Source document below:

From the sunniest part of Britain, the Isle of Wight, comes the report of a youngster suffering from vitamin D deficiency.
When Tyler Attrill did not recover from an operation on her leg, her doctors suspected that it could be a case of a lack of the sunshine vitamin. When her mother, Lisa was questioned, they discovered that she, fearing the threat of cancer would smother her daughter with factor 50 sun protection. A course of multi-vitamin tablets have brought the vitamin level to normalcy, saving her from the threat of rickets.
Professor Nicholas Clarke, of Southampton General Hospital who has examined more than 200 children from Southampton for the lack of vitamin D, compares the existing situation to 17th
century England, where poor nutrition and unhealthy lifestyles led children to suffer from weak and bowed bones, bowed legs and curvature of the spine that characterized rickets. He says, "This is a problem of lifestyle in children across the social classes." The disease has returned after eighty years, when it was thought to have been eradicated, because of poor diet and lifestyle.

End of Source document.

*List of tasks*.
A: In the vitamin D report, what did Lisa put on her daughter out of fear of cancer?
B: List every feature of rickets that the vitamin D report names.

Source data below:

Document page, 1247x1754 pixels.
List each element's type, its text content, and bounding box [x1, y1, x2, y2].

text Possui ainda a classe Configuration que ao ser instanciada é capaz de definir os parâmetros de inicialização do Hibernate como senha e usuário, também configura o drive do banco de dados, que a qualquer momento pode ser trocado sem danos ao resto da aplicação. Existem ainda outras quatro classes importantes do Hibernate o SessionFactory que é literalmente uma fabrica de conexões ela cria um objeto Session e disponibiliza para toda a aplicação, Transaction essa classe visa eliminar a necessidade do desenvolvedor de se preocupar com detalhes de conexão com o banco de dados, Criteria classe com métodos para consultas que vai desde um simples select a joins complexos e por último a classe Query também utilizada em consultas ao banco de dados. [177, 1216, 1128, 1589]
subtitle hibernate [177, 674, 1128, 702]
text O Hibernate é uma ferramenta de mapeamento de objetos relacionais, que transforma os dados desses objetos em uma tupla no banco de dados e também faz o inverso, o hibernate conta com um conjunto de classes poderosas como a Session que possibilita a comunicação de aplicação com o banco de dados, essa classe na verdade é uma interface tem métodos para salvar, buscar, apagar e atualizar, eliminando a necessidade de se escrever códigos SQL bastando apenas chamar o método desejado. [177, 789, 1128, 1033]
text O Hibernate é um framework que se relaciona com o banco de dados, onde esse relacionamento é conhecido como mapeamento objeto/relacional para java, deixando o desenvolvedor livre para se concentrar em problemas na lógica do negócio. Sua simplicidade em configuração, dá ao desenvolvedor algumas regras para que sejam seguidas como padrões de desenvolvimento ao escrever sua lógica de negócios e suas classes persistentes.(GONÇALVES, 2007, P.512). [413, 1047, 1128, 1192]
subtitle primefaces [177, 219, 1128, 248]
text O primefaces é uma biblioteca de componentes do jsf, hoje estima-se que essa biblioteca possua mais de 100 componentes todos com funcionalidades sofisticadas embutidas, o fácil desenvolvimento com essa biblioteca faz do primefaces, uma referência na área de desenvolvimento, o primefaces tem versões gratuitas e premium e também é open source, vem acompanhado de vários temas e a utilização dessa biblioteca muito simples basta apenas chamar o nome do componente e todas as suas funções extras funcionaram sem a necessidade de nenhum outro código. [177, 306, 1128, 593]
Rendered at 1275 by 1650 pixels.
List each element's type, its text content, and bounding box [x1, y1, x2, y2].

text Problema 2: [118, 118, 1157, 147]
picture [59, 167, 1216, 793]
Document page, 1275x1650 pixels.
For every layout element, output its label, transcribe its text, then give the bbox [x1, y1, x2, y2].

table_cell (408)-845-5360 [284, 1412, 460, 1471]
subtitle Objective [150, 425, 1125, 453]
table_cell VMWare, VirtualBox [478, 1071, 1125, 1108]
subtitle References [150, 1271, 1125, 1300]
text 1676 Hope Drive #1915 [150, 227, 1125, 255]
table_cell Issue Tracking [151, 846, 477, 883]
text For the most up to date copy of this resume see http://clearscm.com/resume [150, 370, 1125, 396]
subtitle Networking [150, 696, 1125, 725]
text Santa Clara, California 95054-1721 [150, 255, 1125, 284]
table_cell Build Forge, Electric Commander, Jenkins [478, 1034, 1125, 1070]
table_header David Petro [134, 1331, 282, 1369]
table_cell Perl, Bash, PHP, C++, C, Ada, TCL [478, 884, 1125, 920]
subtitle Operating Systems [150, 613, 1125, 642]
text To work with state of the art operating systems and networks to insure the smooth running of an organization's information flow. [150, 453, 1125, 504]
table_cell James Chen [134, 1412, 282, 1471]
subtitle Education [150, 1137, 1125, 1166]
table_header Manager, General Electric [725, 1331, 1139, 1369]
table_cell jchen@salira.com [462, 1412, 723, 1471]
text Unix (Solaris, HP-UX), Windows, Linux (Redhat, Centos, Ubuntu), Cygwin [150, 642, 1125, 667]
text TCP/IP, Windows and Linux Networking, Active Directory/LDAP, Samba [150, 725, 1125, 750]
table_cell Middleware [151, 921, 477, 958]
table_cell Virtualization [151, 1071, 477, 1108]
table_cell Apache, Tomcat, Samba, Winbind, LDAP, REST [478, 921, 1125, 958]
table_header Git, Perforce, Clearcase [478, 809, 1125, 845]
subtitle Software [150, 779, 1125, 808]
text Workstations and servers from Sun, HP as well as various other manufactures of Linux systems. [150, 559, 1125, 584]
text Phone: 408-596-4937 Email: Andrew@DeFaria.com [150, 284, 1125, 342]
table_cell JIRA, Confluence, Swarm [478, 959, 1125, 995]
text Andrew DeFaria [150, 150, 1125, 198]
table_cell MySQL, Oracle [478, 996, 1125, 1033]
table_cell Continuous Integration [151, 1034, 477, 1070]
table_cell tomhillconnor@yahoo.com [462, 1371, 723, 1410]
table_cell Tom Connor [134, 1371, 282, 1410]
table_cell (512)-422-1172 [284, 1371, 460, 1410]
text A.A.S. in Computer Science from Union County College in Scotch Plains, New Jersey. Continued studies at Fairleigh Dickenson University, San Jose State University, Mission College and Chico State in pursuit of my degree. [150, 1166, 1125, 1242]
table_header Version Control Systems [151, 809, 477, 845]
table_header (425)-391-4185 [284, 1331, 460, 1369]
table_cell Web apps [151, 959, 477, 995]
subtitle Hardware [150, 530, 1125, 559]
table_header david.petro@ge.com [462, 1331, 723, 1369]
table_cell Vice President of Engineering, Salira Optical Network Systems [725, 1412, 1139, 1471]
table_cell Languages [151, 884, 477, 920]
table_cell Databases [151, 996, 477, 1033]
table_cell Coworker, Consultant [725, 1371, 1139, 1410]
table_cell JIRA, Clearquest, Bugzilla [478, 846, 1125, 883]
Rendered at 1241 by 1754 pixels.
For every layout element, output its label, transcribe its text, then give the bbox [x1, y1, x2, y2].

End of Source data.

*Solution set*.
A: Factor 50 sun protection.

B:
- Weak and bowed bones
- Bowed legs
- Curvature of the spine